Psychology and Block Devices
ZFS has a similar design to BTRFS in many ways and has some similar issues. But one benefit for ZFS is that it manages block devices in a “zpool”, first you create a zpool with the block devices and after that you can create ZFS filesystems or “ZVOL” block devices. I think that most sysadmins would regard a zpool as something similar to LVM (which may or may not be correct depending on how you look at it) and immediately rule out the possibility of running a zpool on LVM.
BTRFS looks like a regular Unix filesystem in many ways, you can have a single block device that you mount with the usual mount command. The fact that BTRFS can support multiple block devices in a RAID configuration isn’t so obvious and the fact that it implements equivalents to most LVM functionality probably isn’t known to most people when they start using it. The most obvious way to start using BTRFS is to use it just like an Ext3/4 filesystem on an LV, and to use LVM snapshots to backup data, this is made even more likely by the fact that there is a program to convert a ext2/3/4 filesystem to BTRFS. This seems likely to cause data loss.

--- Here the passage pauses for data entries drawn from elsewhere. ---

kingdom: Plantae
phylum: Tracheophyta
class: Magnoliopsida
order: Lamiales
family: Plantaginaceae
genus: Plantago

You should propose your article to LWN !
But –rebuild-tree is a last-ditch recovery operation, not for a normal post-crash fsck, but for where you’ve seriously corrupted the underlying disk blocks, and you want to guess what they originally meant. In 10 years well-served by reiserfs I’ve had to use it only once, where I reconstituted a failed RAID5 with a disk that had been ejected from it several days prior. It’s an amazing feature for getting lost data back, but you cannot trust the integrity of such a powerful restore operation; deleted files could come back and have other users’ data in the middle of them I guess.
Sytoka: I don’t think that LWN works that way. I’ve had my blog posts in the “quote of the day” section of LWN so I’m sure that Jon would contact me if he wanted to republish anything.
That said I might offer to write an article for LWN at some future time.
Steven: It’s true that –rebuild-tree is a last resort, but it’s something I’ve done a few times. Even if it was really uncommon it shouldn’t cause security problems.